▶ [EXERCISE AIM]:
Below are records; reproduce exactly the lines from the one that has "イタリア製品ならイタリアデザイン" through the one that has "juridische onjuistheden. De rechter", ends included, and nothing more.

▶ [Saved data entries]:
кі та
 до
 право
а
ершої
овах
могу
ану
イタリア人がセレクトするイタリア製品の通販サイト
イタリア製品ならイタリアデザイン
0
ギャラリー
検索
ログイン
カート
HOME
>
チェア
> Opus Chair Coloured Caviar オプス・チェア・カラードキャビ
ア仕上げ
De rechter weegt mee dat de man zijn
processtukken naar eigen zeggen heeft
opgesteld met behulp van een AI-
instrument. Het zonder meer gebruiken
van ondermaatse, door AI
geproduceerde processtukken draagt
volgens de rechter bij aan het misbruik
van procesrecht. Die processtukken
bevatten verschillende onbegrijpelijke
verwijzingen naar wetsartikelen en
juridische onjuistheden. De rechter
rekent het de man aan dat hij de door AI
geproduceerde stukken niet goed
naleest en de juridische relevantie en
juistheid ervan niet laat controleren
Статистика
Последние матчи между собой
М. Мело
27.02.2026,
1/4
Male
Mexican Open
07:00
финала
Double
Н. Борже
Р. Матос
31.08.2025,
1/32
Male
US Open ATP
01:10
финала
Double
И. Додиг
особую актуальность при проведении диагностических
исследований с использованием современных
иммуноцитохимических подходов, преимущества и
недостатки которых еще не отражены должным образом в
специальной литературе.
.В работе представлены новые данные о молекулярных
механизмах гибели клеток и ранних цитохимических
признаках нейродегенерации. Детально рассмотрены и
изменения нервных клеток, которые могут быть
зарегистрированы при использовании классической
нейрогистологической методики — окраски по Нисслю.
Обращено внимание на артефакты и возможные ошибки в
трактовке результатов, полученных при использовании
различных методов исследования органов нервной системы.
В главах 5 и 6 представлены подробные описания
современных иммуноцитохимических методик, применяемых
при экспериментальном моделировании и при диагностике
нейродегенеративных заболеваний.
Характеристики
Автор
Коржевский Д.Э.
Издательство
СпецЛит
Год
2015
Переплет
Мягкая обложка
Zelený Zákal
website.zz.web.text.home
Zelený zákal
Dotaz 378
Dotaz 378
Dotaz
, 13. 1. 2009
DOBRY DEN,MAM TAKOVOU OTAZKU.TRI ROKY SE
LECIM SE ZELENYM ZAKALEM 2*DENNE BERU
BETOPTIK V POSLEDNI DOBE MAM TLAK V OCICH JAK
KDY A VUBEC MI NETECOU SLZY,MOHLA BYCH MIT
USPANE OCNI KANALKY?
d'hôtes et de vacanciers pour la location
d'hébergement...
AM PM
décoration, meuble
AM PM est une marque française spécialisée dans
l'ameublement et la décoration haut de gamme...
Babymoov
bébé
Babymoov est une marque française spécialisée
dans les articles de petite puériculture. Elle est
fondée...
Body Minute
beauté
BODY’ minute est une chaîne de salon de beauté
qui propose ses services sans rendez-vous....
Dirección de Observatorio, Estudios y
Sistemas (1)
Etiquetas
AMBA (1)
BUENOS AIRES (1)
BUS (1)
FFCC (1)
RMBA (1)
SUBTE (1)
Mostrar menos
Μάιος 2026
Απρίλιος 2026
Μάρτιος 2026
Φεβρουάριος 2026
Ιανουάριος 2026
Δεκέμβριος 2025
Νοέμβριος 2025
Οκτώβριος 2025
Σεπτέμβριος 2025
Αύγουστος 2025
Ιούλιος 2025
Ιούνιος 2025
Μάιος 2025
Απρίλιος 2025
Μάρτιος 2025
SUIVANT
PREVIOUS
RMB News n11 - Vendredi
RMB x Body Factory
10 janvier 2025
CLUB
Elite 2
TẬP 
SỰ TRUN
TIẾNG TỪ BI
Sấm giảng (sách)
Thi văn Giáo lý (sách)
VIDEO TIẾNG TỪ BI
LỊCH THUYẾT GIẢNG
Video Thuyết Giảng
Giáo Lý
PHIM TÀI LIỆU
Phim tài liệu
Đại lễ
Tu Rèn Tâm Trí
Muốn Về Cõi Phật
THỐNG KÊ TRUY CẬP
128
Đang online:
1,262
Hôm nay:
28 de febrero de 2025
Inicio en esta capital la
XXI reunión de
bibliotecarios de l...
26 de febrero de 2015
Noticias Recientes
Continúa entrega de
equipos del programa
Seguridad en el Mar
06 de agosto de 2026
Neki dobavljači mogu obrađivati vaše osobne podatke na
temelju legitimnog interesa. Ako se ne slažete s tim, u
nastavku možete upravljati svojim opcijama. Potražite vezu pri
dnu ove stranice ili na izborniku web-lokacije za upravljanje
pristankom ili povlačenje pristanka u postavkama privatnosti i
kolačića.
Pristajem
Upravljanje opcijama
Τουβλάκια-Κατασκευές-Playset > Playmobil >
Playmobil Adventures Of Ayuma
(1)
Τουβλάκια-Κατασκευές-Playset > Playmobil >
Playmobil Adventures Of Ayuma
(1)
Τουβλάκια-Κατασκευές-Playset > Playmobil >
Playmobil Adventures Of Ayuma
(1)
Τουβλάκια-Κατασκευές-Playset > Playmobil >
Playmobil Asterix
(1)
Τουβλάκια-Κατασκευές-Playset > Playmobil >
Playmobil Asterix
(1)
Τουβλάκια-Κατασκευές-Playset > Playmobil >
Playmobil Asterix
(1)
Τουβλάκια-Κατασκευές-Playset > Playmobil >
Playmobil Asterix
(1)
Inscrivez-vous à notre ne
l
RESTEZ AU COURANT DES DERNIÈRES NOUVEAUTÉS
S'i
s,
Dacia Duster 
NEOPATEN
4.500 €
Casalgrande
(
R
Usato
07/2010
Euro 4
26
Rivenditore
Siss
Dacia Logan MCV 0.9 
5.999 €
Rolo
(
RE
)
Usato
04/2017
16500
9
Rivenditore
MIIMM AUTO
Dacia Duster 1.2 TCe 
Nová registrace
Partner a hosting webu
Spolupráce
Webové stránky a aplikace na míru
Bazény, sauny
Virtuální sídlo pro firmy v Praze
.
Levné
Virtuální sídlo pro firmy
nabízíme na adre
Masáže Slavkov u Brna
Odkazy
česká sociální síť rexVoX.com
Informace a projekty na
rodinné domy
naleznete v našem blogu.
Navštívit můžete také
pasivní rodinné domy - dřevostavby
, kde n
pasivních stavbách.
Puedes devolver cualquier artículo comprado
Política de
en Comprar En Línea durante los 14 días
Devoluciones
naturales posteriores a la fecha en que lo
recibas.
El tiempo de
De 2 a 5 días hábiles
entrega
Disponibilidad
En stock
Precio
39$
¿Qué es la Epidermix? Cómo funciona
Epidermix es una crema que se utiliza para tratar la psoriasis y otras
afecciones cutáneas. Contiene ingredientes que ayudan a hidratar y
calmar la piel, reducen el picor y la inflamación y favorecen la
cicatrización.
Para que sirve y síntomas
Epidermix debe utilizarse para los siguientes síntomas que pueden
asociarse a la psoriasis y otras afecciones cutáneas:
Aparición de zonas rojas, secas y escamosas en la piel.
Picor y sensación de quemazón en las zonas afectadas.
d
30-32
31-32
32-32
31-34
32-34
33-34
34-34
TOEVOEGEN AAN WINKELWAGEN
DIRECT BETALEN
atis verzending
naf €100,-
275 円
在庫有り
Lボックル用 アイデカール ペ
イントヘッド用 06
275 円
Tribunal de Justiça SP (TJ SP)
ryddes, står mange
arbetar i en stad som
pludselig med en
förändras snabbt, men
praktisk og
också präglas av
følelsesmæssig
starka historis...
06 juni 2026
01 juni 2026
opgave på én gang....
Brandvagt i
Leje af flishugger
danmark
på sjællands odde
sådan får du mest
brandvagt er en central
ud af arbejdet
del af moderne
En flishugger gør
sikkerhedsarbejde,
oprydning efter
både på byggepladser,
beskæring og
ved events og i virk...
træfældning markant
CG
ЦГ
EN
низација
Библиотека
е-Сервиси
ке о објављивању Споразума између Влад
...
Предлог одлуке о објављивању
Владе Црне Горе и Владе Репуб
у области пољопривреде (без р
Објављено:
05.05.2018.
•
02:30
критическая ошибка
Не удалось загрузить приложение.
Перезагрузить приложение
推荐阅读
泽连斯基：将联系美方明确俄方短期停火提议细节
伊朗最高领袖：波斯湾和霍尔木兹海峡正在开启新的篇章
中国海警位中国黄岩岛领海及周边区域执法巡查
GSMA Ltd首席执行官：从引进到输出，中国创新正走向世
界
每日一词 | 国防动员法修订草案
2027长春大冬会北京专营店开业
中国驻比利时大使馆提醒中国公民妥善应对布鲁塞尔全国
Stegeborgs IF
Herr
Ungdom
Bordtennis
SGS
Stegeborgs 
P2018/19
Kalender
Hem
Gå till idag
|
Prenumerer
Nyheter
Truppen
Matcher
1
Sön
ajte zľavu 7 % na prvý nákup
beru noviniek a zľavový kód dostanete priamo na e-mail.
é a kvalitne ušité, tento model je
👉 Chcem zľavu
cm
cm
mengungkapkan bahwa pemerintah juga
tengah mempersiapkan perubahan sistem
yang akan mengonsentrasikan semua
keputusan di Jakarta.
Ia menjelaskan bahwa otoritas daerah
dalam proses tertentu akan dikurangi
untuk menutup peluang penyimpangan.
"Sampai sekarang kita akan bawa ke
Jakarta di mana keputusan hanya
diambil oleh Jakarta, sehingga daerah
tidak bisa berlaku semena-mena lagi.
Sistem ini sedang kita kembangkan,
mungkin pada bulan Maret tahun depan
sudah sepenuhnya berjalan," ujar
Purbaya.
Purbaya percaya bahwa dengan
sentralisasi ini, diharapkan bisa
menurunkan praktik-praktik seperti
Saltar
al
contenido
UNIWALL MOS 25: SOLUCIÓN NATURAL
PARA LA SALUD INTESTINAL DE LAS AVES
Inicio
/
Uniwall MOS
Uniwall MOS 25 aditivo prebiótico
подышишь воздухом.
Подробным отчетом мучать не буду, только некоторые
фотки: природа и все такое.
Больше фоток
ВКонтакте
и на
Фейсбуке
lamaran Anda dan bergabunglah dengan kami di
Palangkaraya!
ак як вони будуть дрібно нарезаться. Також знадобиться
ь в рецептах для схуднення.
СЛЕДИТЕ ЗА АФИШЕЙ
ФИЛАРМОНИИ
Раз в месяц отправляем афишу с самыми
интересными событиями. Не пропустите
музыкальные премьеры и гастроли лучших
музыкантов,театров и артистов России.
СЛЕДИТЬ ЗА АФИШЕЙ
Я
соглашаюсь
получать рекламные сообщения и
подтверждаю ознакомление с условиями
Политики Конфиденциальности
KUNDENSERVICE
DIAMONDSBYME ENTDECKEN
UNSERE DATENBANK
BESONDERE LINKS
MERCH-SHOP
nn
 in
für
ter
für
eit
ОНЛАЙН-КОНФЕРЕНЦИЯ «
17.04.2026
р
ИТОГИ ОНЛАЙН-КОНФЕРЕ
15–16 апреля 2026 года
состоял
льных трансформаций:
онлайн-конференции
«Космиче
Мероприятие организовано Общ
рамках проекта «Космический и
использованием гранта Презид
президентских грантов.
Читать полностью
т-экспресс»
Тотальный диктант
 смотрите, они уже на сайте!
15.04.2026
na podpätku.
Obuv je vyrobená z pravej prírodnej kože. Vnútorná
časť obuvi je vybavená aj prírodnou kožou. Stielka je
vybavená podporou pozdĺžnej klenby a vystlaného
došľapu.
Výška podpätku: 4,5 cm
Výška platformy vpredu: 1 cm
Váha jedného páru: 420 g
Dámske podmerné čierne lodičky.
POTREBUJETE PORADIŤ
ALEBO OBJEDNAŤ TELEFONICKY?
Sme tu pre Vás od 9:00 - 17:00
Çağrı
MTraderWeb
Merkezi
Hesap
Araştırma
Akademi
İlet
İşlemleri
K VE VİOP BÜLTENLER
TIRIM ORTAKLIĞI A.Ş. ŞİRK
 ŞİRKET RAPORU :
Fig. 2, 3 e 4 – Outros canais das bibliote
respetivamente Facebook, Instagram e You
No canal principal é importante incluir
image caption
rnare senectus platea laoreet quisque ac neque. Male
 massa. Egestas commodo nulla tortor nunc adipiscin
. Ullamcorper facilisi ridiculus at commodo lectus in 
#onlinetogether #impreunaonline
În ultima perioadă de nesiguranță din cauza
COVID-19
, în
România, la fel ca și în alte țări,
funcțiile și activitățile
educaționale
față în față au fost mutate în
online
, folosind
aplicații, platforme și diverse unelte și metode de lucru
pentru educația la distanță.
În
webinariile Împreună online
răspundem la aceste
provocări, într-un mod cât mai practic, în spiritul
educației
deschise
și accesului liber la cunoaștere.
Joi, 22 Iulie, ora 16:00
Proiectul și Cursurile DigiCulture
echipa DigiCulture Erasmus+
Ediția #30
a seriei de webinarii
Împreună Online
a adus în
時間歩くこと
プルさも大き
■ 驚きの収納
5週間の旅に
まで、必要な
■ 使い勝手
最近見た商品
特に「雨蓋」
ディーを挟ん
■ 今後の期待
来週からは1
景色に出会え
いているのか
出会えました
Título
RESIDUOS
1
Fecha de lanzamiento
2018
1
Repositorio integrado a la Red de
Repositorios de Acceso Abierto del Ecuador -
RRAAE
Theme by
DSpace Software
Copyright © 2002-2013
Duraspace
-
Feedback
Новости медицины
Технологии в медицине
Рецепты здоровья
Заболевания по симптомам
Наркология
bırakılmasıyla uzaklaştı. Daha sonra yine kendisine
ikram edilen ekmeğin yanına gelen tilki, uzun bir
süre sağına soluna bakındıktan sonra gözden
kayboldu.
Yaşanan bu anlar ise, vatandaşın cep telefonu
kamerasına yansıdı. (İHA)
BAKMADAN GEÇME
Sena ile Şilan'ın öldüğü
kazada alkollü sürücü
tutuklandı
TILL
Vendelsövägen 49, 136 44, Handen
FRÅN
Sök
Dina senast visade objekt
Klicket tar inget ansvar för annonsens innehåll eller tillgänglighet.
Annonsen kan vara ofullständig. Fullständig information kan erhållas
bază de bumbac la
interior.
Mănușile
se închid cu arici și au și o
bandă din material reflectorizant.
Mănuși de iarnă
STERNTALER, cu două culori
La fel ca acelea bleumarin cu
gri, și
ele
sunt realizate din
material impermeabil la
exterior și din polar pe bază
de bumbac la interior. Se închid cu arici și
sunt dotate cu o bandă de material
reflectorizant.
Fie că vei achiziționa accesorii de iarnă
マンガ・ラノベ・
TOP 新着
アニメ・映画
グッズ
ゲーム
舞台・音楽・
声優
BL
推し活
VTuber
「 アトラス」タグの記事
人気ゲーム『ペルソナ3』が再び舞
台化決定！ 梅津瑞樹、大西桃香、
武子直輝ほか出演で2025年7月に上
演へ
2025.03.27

▶ [PROBLEM SOLUTION]:
イタリア製品ならイタリアデザイン
0
ギャラリー
検索
ログイン
カート
HOME
>
チェア
> Opus Chair Coloured Caviar オプス・チェア・カラードキャビ
ア仕上げ
De rechter weegt mee dat de man zijn
processtukken naar eigen zeggen heeft
opgesteld met behulp van een AI-
instrument. Het zonder meer gebruiken
van ondermaatse, door AI
geproduceerde processtukken draagt
volgens de rechter bij aan het misbruik
van procesrecht. Die processtukken
bevatten verschillende onbegrijpelijke
verwijzingen naar wetsartikelen en
juridische onjuistheden. De rechter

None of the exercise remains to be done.